This example demonstrates the native React hooks approach to data fetching using functional components and the useEffect hook instead of class components.
Note: While this shows the built-in hooks way to fetch data, there are often better approaches. See You Might Not Need an Effect for more guidance on when to use effects vs other patterns.

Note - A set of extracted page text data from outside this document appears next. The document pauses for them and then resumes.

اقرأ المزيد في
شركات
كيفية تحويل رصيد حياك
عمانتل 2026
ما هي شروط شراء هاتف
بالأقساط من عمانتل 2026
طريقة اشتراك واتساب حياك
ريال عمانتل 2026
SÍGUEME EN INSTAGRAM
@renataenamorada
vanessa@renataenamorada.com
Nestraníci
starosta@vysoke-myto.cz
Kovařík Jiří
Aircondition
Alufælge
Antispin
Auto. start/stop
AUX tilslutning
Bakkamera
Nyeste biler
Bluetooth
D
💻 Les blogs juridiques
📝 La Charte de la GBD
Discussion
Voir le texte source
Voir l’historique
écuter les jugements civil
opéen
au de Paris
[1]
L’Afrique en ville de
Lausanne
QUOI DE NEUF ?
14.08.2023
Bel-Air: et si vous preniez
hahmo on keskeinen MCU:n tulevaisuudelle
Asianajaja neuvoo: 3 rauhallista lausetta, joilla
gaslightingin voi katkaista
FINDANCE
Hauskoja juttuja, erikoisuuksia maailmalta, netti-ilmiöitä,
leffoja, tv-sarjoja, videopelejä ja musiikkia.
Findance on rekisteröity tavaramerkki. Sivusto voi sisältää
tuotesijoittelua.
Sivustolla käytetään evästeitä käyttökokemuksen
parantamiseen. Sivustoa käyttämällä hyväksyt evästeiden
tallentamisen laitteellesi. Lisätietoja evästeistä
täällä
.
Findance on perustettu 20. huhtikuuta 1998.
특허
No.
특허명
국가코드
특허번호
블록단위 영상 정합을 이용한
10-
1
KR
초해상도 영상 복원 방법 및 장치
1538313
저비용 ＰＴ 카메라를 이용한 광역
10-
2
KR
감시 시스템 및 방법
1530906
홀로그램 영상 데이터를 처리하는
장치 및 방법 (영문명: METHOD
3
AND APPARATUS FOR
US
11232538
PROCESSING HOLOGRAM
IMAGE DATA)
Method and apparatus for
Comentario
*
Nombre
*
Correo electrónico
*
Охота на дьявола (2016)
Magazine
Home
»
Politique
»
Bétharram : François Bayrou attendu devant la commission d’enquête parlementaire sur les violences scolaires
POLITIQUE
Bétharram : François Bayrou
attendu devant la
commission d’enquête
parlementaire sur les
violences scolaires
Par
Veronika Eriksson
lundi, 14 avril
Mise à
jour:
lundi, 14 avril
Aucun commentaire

- Functional Components: Uses modern React functional components with hooks
- useEffect Hook: Fetches data when component mounts using useEffect with empty dependency array
- useState Hook: Manages component state with individual useState hooks for each piece of state
- Manual State Management: Explicit handling of loading, error, and data states with separate state variables
- Fetch API: Direct usage of browser fetch() API without abstractions
- useParams Hook: Uses React Router's useParams to access route parameters
// HomePage.tsx:45-47
useEffect(() => {
fetchPosts();
}, []);
// HomePage.tsx:25-42
const fetchPosts = async () => {
if (!posts.length) {
setIsLoadingPosts(true);
}
setIsFetchingPosts(true);
try {
const fetchUrl = new URL(`http://localhost:3300/posts`);
const response = await fetch(fetchUrl.href);
const fetchedPosts = (await response.json()) as IPost[];
setPosts(fetchedPosts);
} catch (error) {
console.error(error);
setIsErrorLoadingPosts(true);
} finally {
setIsLoadingPosts(false);
setIsFetchingPosts(false);
}
};// HomePage.tsx:18-22
const [posts, setPosts] = useState<IPost[]>([]);
const [isLoadingPosts, setIsLoadingPosts] = useState(false);
const [isErrorLoadingPosts, setIsErrorLoadingPosts] = useState(false);
const [isFetchingPosts, setIsFetchingPosts] = useState(false);// PostPage.tsx:23
const { id: postId } = useParams();
// PostPage.tsx:103-107
useEffect(() => {
fetchPost();
fetchUser();
fetchComments();
}, []);Notice this example has a potential issue - the useEffect calls functions that depend on postId but doesn't include dependencies, which could cause stale closure problems when route parameters change.